▶ [Exercise directions]
Please return the passage from the Roan Highlands journal, starting at "From the journal:  June" and ending at "Park in Tennessee.", copied word for word.

*** Selected text ***

The Roan Highlands 2025

Summer  |  Southern Appalachian Mountains  |  North Carolina + Tennessee

From the journal:  June 27, 2025 (travel day)

I love thunderstorms.  They remind me of fireworks.  Not the aesthetic parts, but all the feeling parts.  The intensity.  Something so demanding and powerful it cannot be ignored.  I’m experiencing a thunderstorm this evening in a tent as I lie on my back underneath a canopy of mature trees at Roan Mountain State Park in Tennessee.

I woke earlier today at 2:00am to travel from my home in Virginia to Roan Mountain.  It’s now 2:00pm. I’ve arrived and setup camp but I’m a zombie, incapable of anything meaningful.  Twelve hours seems to be my hard cap at this age!  This whole thing–the travel and the nighttime driving–it was all so much easier when I was younger, a change I’m still working to accept.  Worn down and dysfunctional from the long drive, I lie inside my tent drifting on the edges of sleep.  It’s an early summer afternoon outside, right on the boundary of too warm for comfort inside of the tent.  

At 7:00pm I wake from my eventual drift.  I can feel a change in the atmosphere.  The open screens on either side of my tent are letting in a soft breeze.  The green leaves above are shimmering, showing their lighter undersides.  A small stream about fifty yards away flows, perhaps a bit stronger and louder than upon my arrival.  Children continue to play within the campground but the sky flashes bright several times with implied urgency.  Shortly thereafter, the air splits violently, a loud warning.  I can feel the thunder through the ground when it hits.  It’s pure atmospheric energy.

From a distance I hear the sound of a stiff wind coming, but not a leaf flutters on the trees outside of my tent.  My brain connects the dots:  rain.  Fat heavy drops hit the canopy I’ve erected above my tent.  I’ve always loved this moment, the barrier between me and the natural world minimal yet sufficient, nothing more than a few millimeters of fabric.  I’m dry and comfortable, laying atop a four-inch-thick foam and cotton mattress, ready and eager to experience this sensory gift of life.  It rains.  Hard.

*** End of Selected text ***
*** Supplied data ***

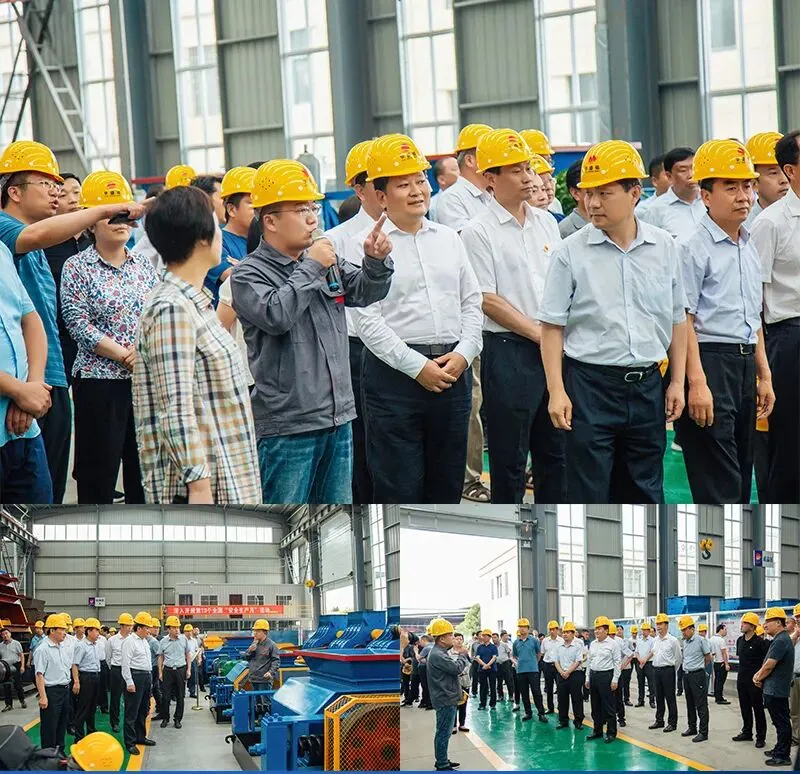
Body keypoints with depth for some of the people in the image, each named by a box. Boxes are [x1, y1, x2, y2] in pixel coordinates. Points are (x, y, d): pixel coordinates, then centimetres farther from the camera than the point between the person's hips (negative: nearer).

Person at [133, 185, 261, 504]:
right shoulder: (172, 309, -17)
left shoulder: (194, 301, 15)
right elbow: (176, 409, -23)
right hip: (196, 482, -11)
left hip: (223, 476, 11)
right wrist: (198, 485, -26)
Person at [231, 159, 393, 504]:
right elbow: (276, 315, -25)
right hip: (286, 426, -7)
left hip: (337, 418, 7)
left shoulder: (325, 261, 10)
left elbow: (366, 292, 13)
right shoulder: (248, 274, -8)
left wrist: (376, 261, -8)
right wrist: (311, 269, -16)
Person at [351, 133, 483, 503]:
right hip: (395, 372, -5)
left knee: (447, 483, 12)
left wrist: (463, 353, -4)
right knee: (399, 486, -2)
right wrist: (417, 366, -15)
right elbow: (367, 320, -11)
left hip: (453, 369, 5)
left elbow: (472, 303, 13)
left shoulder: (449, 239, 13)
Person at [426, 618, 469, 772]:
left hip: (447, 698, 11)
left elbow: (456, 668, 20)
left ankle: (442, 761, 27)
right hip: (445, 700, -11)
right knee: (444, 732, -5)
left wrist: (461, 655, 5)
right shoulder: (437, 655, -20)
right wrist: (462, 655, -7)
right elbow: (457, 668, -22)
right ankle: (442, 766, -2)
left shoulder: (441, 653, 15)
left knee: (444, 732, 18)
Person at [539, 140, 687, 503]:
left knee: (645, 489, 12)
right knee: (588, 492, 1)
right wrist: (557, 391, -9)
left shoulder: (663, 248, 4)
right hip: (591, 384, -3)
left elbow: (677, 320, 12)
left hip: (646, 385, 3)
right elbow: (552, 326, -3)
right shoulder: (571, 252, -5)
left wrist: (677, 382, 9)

*** End of Supplied data ***

▶ [Exercise solution]
From the journal:  June 27, 2025 (travel day)

I love thunderstorms.  They remind me of fireworks.  Not the aesthetic parts, but all the feeling parts.  The intensity.  Something so demanding and powerful it cannot be ignored.  I’m experiencing a thunderstorm this evening in a tent as I lie on my back underneath a canopy of mature trees at Roan Mountain State Park in Tennessee.